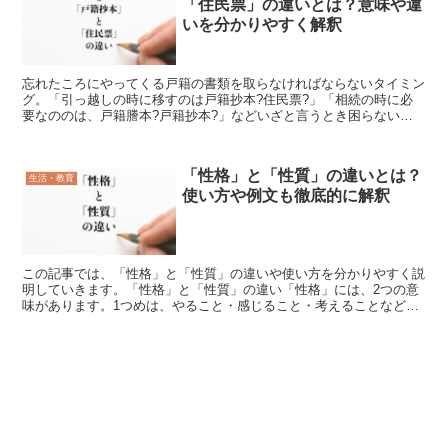
「住民票」の違いとは？意味や違
いを分かりやすく解釈
忘れたころにやってくる戸籍の書類を取らなければならないタイミン
グ。「引っ越しの時に移すのは戸籍抄本?住民票?」「相続の時に必
要なののは、戸籍謄本?戸籍抄本?」などいざと言うとき困らないよ
うに、この記事では「戸籍謄本」と「戸籍抄本」と「住民票...
「性格」と「性質」の違いとは？
生活・教育
使い方や例文も徹底的に解釈
この記事では、「性格」と「性質」の違いや使い方を分かりやすく説
明していきます。「性格」と「性質」の違い「性格」には、2つの意
味があります。1つめは、やること・感じること・考えることなど、
その人に現れる特有の傾向です。もう一つは、特定の物事に...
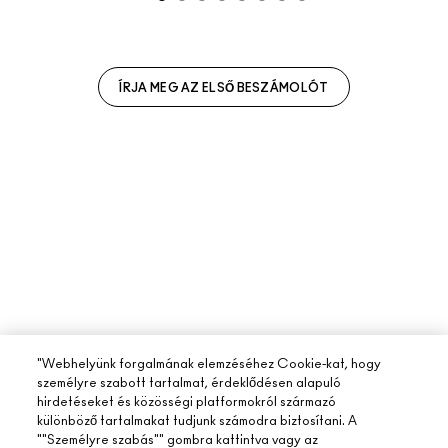
ÍRJA MEG AZ ELSŐ BESZÁMOLÓT
"Webhelyünk forgalmának elemzéséhez Cookie-kat, hogy
személyre szabott tartalmat, érdeklődésen alapuló
hirdetéseket és közösségi platformokról származó
különböző tartalmakat tudjunk számodra biztosítani. A
""Személyre szabás"" gombra kattintva vagy az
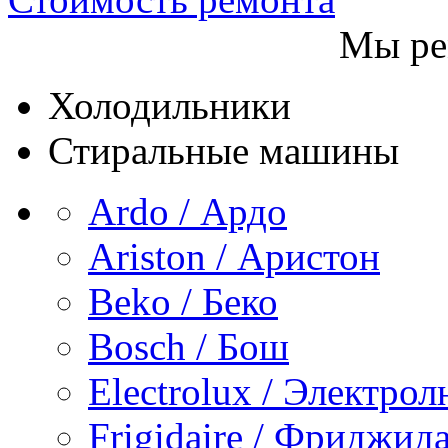
Мы ре
Холодильники
Стиральные машины
Ardo / Ардо
Ariston / Аристон
Beko / Беко
Bosch / Бош
Electrolux / Электро
Frigidaire / Фриджид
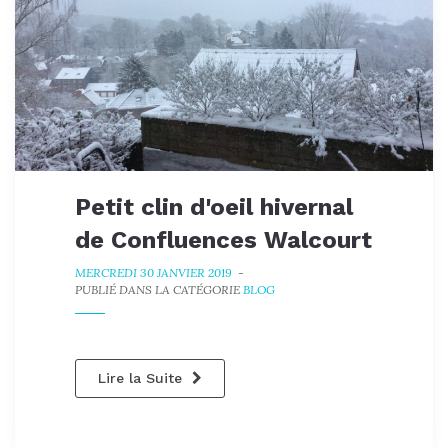
Petit clin d'oeil hivernal
de Confluences Walcourt
MERCREDI 30 JANVIER 2019
-
PUBLIÉ DANS LA CATÉGORIE
BLOG
Lire la Suite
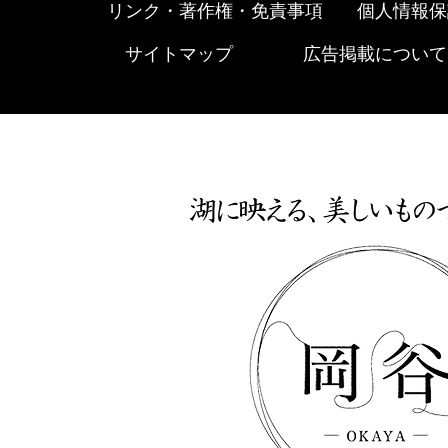
リンク・著作権・免責事項
個人情報保
サイトマップ
広告掲載について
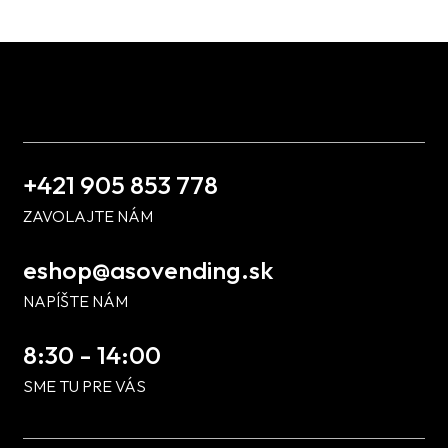
+421 905 853 778
ZAVOLAJTE NÁM
eshop@asovending.sk
NAPÍŠTE NÁM
8:30 - 14:00
SME TU PRE VÁS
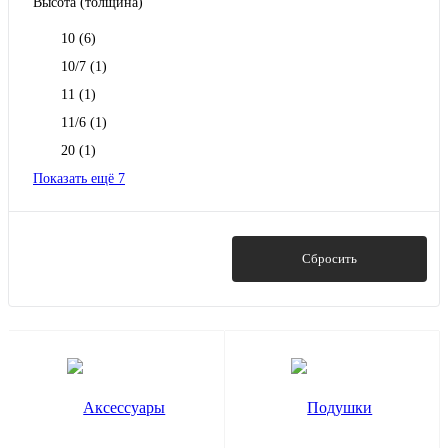
Высота (толщина)
10
(6)
10/7
(1)
11
(1)
11/6
(1)
20
(1)
Показать ещё 7
Показать
Сбросить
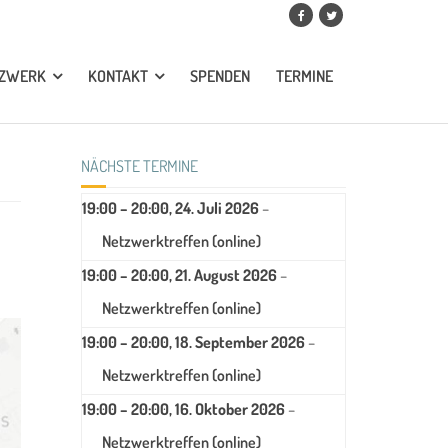
TZWERK
KONTAKT
SPENDEN
TERMINE
NÄCHSTE TERMINE
19:00
–
20:00
,
24. Juli 2026
–
Netzwerktreffen (online)
19:00
–
20:00
,
21. August 2026
–
Netzwerktreffen (online)
19:00
–
20:00
,
18. September 2026
–
Netzwerktreffen (online)
19:00
–
20:00
,
16. Oktober 2026
–
Netzwerktreffen (online)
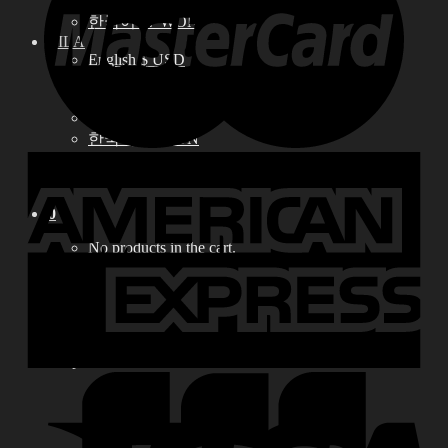
中文 $ USD
한국어 ￦ WON
LILA
English $ USD
English € EUR
日本語 ￥ JPY
中文 $ USD
한국어 ￦ WON
Search
for:
0
No products in the cart.
0
Cart
No products in the cart.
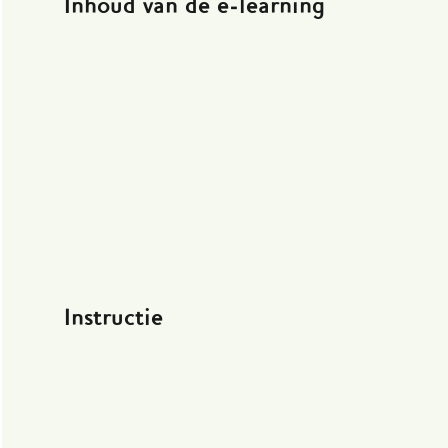
Inhoud van de e-learning
Instructie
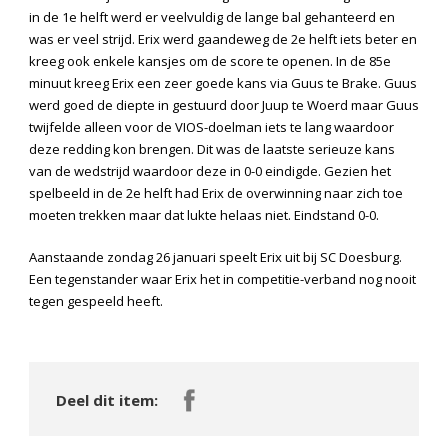
in de 1
e
helft werd er veelvuldig de lange bal gehanteerd en
was er veel strijd. Erix werd gaandeweg de 2
e
helft iets beter en
kreeg ook enkele kansjes om de score te openen. In de 85
e
minuut kreeg Erix een zeer goede kans via Guus te Brake. Guus
werd goed de diepte in gestuurd door Juup te Woerd maar Guus
twijfelde alleen voor de VIOS-doelman iets te lang waardoor
deze redding kon brengen. Dit was de laatste serieuze kans
van de wedstrijd waardoor deze in 0-0 eindigde. Gezien het
spelbeeld in de 2
e
helft had Erix de overwinning naar zich toe
moeten trekken maar dat lukte helaas niet. Eindstand 0-0.
Aanstaande zondag 26 januari speelt Erix uit bij SC Doesburg.
Een tegenstander waar Erix het in competitie-verband nog nooit
tegen gespeeld heeft.
Deel dit item:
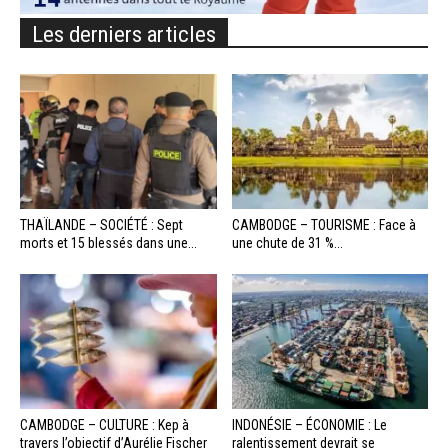
Les derniers articles
THAÏLANDE – SOCIÉTÉ : Sept
CAMBODGE – TOURISME : Face à
morts et 15 blessés dans une...
une chute de 31 %...
CAMBODGE – CULTURE : Kep à
INDONÉSIE – ÉCONOMIE : Le
travers l’objectif d’Aurélie Fischer
ralentissement devrait se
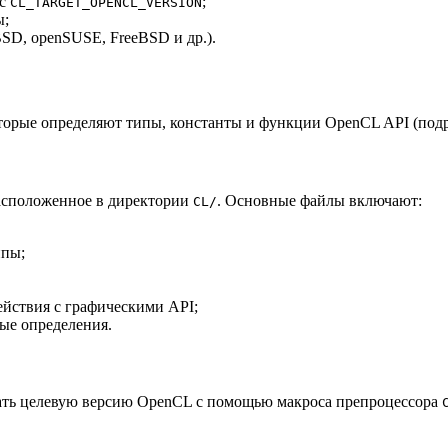
ос
;
CL_TARGET_OPENCL_VERSION
ы;
SD, openSUSE, FreeBSD и др.).
оторые определяют типы, константы и функции OpenCL API (под
расположенное в директории
. Основные файлы включают:
CL/
ипы;
йствия с графическими API;
ые определения.
ать целевую версию OpenCL с помощью макроса препроцессора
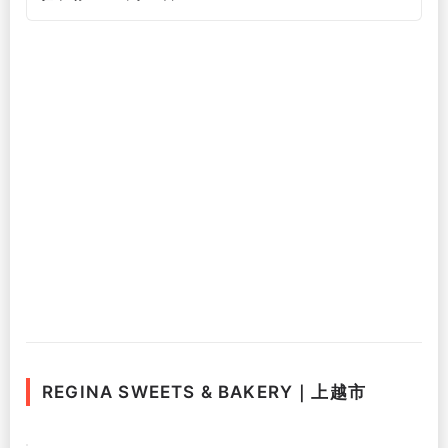
REGINA SWEETS & BAKERY｜上越市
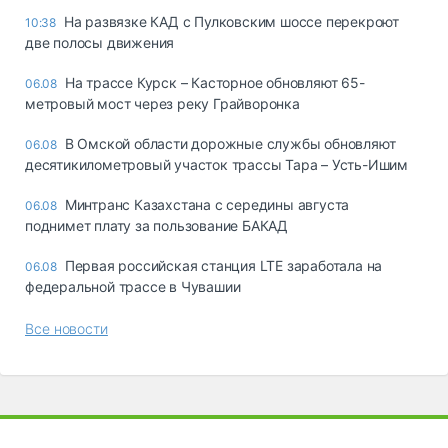
На развязке КАД с Пулковским шоссе перекроют
10:38
две полосы движения
На трассе Курск – Касторное обновляют 65-
06.08
метровый мост через реку Грайворонка
В Омской области дорожные службы обновляют
06.08
десятикилометровый участок трассы Тара – Усть-Ишим
Минтранс Казахстана с середины августа
06.08
поднимет плату за пользование БАКАД
Первая российская станция LTE заработала на
06.08
федеральной трассе в Чувашии
Все новости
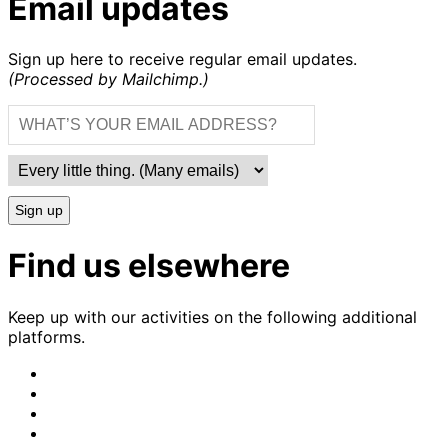
Email updates
Sign up here to receive regular email updates.
(Processed by Mailchimp.)
Sign up
Find us elsewhere
Keep up with our activities on the following additional
platforms.
CrimethInc.
on
Crimethinc.
Mastodon
on
Crimethinc.
Facebook
on
Crimethinc.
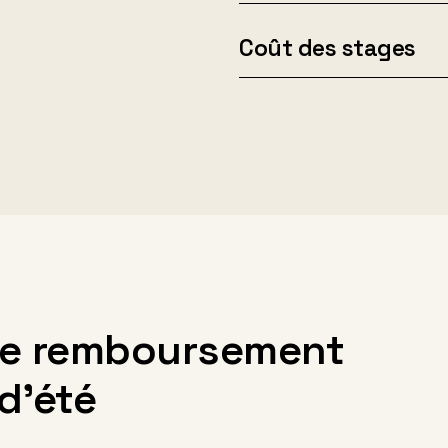
Coût des stages
de remboursement
d’été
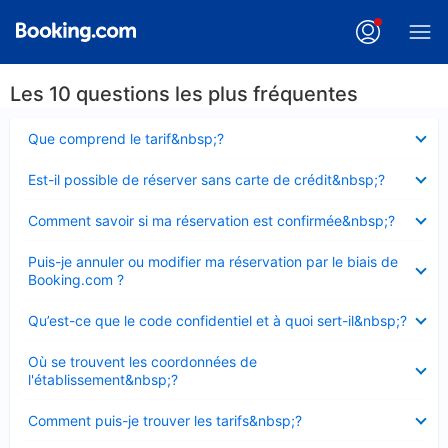
Les 10 questions les plus fréquentes
Élément
Que comprend le tarif&nbsp;?
fermé
Élément
Est-il possible de réserver sans carte de crédit&nbsp;?
fermé
Élément
Comment savoir si ma réservation est confirmée&nbsp;?
fermé
Élément
Puis-je annuler ou modifier ma réservation par le biais de
fermé
Booking.com ?
Élément
Qu’est-ce que le code confidentiel et à quoi sert-il&nbsp;?
fermé
Élément
Où se trouvent les coordonnées de
fermé
l'établissement&nbsp;?
Élément
Comment puis-je trouver les tarifs&nbsp;?
fermé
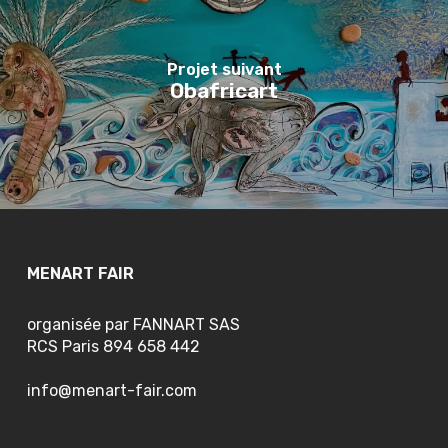
Projet suivant
Obafricart
MENART FAIR
organisée par FANNART SAS
RCS Paris 894 658 442
info@menart-fair.com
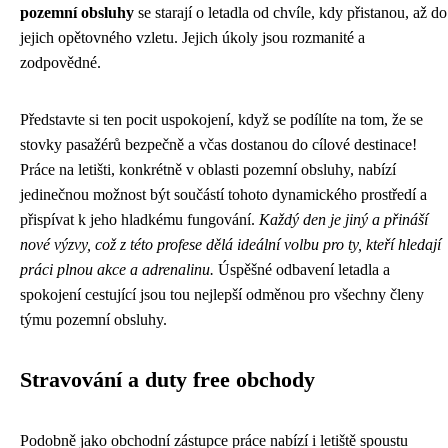
pozemní obsluhy
se starají o letadla od chvíle, kdy přistanou, až do
jejich opětovného vzletu. Jejich úkoly jsou rozmanité a
zodpovědné.
Představte si ten pocit uspokojení, když se podílíte na tom, že se
stovky pasažérů bezpečně a včas dostanou do cílové destinace!
Práce na letišti, konkrétně v oblasti pozemní obsluhy, nabízí
jedinečnou možnost být součástí tohoto dynamického prostředí a
přispívat k jeho hladkému fungování.
Každý den je jiný a přináší
nové výzvy, což z této profese dělá ideální volbu pro ty, kteří hledají
práci plnou akce a adrenalinu.
Úspěšné odbavení letadla a
spokojení cestující jsou tou nejlepší odměnou pro všechny členy
týmu pozemní obsluhy.
Stravování a duty free obchody
Podobně jako
obchodní zástupce práce
nabízí i letiště spoustu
::::::
Could you restate all of the data above word for word and skip every picture?

「住民票」の違いとは？意味や違
いを分かりやすく解釈
忘れたころにやってくる戸籍の書類を取らなければならないタイミン
グ。「引っ越しの時に移すのは戸籍抄本?住民票?」「相続の時に必
要なののは、戸籍謄本?戸籍抄本?」などいざと言うとき困らないよ
うに、この記事では「戸籍謄本」と「戸籍抄本」と「住民票...
「性格」と「性質」の違いとは？
生活・教育
使い方や例文も徹底的に解釈
この記事では、「性格」と「性質」の違いや使い方を分かりやすく説
明していきます。「性格」と「性質」の違い「性格」には、2つの意
味があります。1つめは、やること・感じること・考えることなど、
その人に現れる特有の傾向です。もう一つは、特定の物事に...
ÍRJA MEG AZ ELSŐ BESZÁMOLÓT
"Webhelyünk forgalmának elemzéséhez Cookie-kat, hogy
személyre szabott tartalmat, érdeklődésen alapuló
hirdetéseket és közösségi platformokról származó
különböző tartalmakat tudjunk számodra biztosítani. A
""Személyre szabás"" gombra kattintva vagy az
Мы ре
Холодильники
Стиральные машины
Ardo / Ардо
Ariston / Аристон
Beko / Беко
Bosch / Бош
Electrolux / Электро
Frigidaire / Фриджид
Petit clin d'oeil hivernal
de Confluences Walcourt
MERCREDI 30 JANVIER 2019
-
PUBLIÉ DANS LA CATÉGORIE
BLOG
Lire la Suite
リンク・著作権・免責事項
個人情報保
サイトマップ
広告掲載について
+421 905 853 778
ZAVOLAJTE NÁM
eshop@asovending.sk
NAPÍŠTE NÁM
8:30 - 14:00
SME TU PRE VÁS
Высота (толщина)
10
(6)
10/7
(1)
11
(1)
11/6
(1)
20
(1)
Показать ещё 7
Показать
Сбросить
TZWERK
KONTAKT
SPENDEN
TERMINE
NÄCHSTE TERMINE
19:00
–
20:00
,
24. Juli 2026
–
Netzwerktreffen (online)
19:00
–
20:00
,
21. August 2026
–
Netzwerktreffen (online)
19:00
–
20:00
,
18. September 2026
–
Netzwerktreffen (online)
19:00
–
20:00
,
16. Oktober 2026
–
Netzwerktreffen (online)
中文 $ USD
한국어 ￦ WON
LILA
English $ USD
English € EUR
日本語 ￥ JPY
中文 $ USD
한국어 ￦ WON
Search
for:
0
No products in the cart.
0
Cart
No products in the cart.
Inhoud van de e-learning
Instructie
in de 1
e
helft werd er veelvuldig de lange bal gehanteerd en
was er veel strijd. Erix werd gaandeweg de 2
e
helft iets beter en
kreeg ook enkele kansjes om de score te openen. In de 85
e
minuut kreeg Erix een zeer goede kans via Guus te Brake. Guus
werd goed de diepte in gestuurd door Juup te Woerd maar Guus
twijfelde alleen voor de VIOS-doelman iets te lang waardoor
deze redding kon brengen. Dit was de laatste serieuze kans
van de wedstrijd waardoor deze in 0-0 eindigde. Gezien het
spelbeeld in de 2
e
helft had Erix de overwinning naar zich toe
moeten trekken maar dat lukte helaas niet. Eindstand 0-0.
Aanstaande zondag 26 januari speelt Erix uit bij SC Doesburg.
Een tegenstander waar Erix het in competitie-verband nog nooit
tegen gespeeld heeft.
Deel dit item:
Les derniers articles
THAÏLANDE – SOCIÉTÉ : Sept
CAMBODGE – TOURISME : Face à
morts et 15 blessés dans une...
une chute de 31 %...
CAMBODGE – CULTURE : Kep à
INDONÉSIE – ÉCONOMIE : Le
travers l’objectif d’Aurélie Fischer
ralentissement devrait se
ос
;
CL_TARGET_OPENCL_VERSION
ы;
SD, openSUSE, FreeBSD и др.).
оторые определяют типы, константы и функции OpenCL API (под
расположенное в директории
. Основные файлы включают:
CL/
ипы;
йствия с графическими API;
ые определения.
ать целевую версию OpenCL с помощью макроса препроцессора
REGINA SWEETS & BAKERY｜上越市
На развязке КАД с Пулковским шоссе перекроют
10:38
две полосы движения
На трассе Курск – Касторное обновляют 65-
06.08
метровый мост через реку Грайворонка
В Омской области дорожные службы обновляют
06.08
десятикилометровый участок трассы Тара – Усть-Ишим
Минтранс Казахстана с середины августа
06.08
поднимет плату за пользование БАКАД
Первая российская станция LTE заработала на
06.08
федеральной трассе в Чувашии
Все новости
Email updates
Sign up here to receive regular email updates.
(Processed by Mailchimp.)
Sign up
Find us elsewhere
Keep up with our activities on the following additional
platforms.
CrimethInc.
on
Crimethinc.
Mastodon
on
Crimethinc.
Facebook
on
Crimethinc.
Coût des stages
de remboursement
d’été
Les 10 questions les plus fréquentes
Élément
Que comprend le tarif&nbsp;?
fermé
Élément
Est-il possible de réserver sans carte de crédit&nbsp;?
fermé
Élément
Comment savoir si ma réservation est confirmée&nbsp;?
fermé
Élément
Puis-je annuler ou modifier ma réservation par le biais de
fermé
Booking.com ?
Élément
Qu’est-ce que le code confidentiel et à quoi sert-il&nbsp;?
fermé
Élément
Où se trouvent les coordonnées de
fermé
l'établissement&nbsp;?
Élément
Comment puis-je trouver les tarifs&nbsp;?
fermé
Projet suivant
Obafricart
MENART FAIR
organisée par FANNART SAS
RCS Paris 894 658 442
info@menart-fair.com
pozemní obsluhy
se starají o letadla od chvíle, kdy přistanou, až do
jejich opětovného vzletu. Jejich úkoly jsou rozmanité a
zodpovědné.
Představte si ten pocit uspokojení, když se podílíte na tom, že se
stovky pasažérů bezpečně a včas dostanou do cílové destinace!
Práce na letišti, konkrétně v oblasti pozemní obsluhy, nabízí
jedinečnou možnost být součástí tohoto dynamického prostředí a
přispívat k jeho hladkému fungování.
Každý den je jiný a přináší
nové výzvy, což z této profese dělá ideální volbu pro ty, kteří hledají
práci plnou akce a adrenalinu.
Úspěšné odbavení letadla a
spokojení cestující jsou tou nejlepší odměnou pro všechny členy
týmu pozemní obsluhy.
Stravování a duty free obchody
Podobně jako
obchodní zástupce práce
nabízí i letiště spoustu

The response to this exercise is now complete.